会社・事業 行政書士ナレッジ

診療所の開設手続は個人開設と法人開設で何が違いますか?


診療所の開設手続は個人開設と法人開設で何が違いますか。名前が似ていて区別がつきません。目的や対象、必要な手続きの違いを教えてください。

最終確認:2026/08/04

この質問を通報

行政書士からの回答 1件

内堀 敦史 行政書士 行政書士登録確認済み 行政書士の表示について回答者名、事務所、専門分野、回答実績を確認できます。詳しい説明を見る
HANAWA行政書士事務所神奈川県 川崎市多摩区
外国人・ビザ建設・許認可お店・営業許可
公開回答 162件 ・ 参考になった累計 1件

この行政書士について詳しく見る →

回答

医師・歯科医師が本人の名義で診療所を開設する場合は、原則として「開設後の届出」が中心です。一方、医療法人などが法人名義で開設する場合は、原則として「開設前の許可申請」を行い、許可後に開設届を提出します。最も大きな違いは、開設者が個人か法人かによって、事前許可の要否と確認される内容が異なる点です。

主な違いは次のとおりです。

1. 目的と責任主体

個人開設では、医師または歯科医師本人が診療所の開設・経営の責任主体となります。法人開設では、医療法人等が責任主体となり、法人が施設、職員、資産、契約などを管理します。厚生労働省は、開設者を医療機関の開設・経営に責任を負う主体として扱っています。

2. 手続が発生する場面

医師・歯科医師による個人開設は、医療法第8条に基づき、開設した後に診療所開設届を提出するのが基本です。法人開設は、医療法第7条に基づく開設許可を事前に受け、その後、実際に開設した旨の届出を行います。

3. 確認される資料

いずれも、管理者や従事する医師等の資格、施設の平面図、建物の使用権限、構造設備などが確認対象となります。法人開設では、これに加えて法人の定款、登記事項証明書、法人の事業目的、開設・経営の責任体制など、法人に関する資料の提出を求められるのが一般的です。

4. 主な申請・届出先

通常は、診療所所在地を管轄する保健所または都道府県等の医療担当窓口です。ただし、自治体によって提出先、様式、添付書類、審査や現地確認の流れが異なることがあります。

【確認するポイント】

  • 開設者を医師・歯科医師個人とするのか、既存または新設の医療法人等とするのか
  • 法人の場合、定款の目的や登記に開設予定の診療所が適切に反映されているか
  • 物件の用途、賃貸借契約、平面図、構造設備が管轄の基準に適合するか
  • 病床、エックス線装置、オンライン診療などに関する別の許可・届出が発生しないか
  • 保険診療を行う場合に必要となる、地方厚生局への保険医療機関指定申請

なお、「個人から法人へ名義だけを変更する」という扱いになるとは限りません。
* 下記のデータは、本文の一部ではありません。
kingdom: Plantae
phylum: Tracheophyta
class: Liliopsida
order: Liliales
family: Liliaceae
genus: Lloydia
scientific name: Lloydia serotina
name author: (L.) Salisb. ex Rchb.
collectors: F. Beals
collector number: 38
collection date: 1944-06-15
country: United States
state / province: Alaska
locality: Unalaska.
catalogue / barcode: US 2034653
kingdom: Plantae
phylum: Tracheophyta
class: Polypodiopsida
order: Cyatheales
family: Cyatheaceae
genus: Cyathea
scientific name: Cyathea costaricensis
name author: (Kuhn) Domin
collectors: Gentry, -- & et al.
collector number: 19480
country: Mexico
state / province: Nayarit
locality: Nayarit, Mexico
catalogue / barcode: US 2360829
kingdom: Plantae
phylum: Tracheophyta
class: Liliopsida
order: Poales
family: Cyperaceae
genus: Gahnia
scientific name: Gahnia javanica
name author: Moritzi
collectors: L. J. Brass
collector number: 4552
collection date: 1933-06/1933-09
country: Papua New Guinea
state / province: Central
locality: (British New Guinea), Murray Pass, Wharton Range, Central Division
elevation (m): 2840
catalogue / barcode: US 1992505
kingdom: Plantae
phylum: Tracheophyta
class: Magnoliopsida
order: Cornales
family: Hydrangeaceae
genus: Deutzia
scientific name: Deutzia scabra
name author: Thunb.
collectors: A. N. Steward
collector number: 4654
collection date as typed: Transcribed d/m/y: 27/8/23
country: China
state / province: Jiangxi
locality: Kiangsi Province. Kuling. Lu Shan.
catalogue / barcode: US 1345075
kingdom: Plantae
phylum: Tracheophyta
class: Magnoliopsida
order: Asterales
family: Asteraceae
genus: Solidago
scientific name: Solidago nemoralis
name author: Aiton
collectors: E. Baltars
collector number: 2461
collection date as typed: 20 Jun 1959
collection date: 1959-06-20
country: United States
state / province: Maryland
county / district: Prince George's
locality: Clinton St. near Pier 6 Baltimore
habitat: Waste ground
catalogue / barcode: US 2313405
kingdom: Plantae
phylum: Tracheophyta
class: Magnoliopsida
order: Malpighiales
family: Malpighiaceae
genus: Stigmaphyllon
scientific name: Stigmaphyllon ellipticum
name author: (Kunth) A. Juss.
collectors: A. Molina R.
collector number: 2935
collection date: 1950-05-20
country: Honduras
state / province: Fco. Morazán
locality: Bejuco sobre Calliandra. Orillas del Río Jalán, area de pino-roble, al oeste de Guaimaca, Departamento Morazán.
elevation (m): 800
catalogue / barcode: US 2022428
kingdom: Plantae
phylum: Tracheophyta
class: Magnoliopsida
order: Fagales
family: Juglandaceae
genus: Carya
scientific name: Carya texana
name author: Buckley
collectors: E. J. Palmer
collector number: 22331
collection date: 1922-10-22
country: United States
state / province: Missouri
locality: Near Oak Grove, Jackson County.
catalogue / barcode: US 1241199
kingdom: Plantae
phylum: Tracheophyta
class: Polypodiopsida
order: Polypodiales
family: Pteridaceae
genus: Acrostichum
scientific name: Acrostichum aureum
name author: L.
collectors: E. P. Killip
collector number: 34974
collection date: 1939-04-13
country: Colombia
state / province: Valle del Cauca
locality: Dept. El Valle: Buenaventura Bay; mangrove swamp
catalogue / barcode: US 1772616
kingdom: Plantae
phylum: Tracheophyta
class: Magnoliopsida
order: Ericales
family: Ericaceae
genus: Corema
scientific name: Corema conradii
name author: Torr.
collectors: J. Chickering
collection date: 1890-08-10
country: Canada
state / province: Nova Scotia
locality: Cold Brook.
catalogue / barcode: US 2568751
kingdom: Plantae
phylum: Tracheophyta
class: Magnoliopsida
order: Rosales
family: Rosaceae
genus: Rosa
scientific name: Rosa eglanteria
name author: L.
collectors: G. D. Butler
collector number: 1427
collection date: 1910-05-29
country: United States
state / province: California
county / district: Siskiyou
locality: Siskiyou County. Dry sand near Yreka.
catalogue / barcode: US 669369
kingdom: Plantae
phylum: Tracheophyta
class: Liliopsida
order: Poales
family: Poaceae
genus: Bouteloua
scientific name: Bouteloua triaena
開設者が変わるため、個人診療所の廃止と法人診療所の新規開設として手続を求められる可能性があります。

【確認先・次の行動】

物件契約や内装工事を確定する前に、所在地を管轄する保健所へ、開設者、診療科、平面図、病床や医療機器の有無を示して事前相談してください。医療法人を新たに設立する場合は、診療所の開設許可とは別に、都道府県等による医療法人設立認可や法人登記が関係するため、全体の順序も確認する必要があります。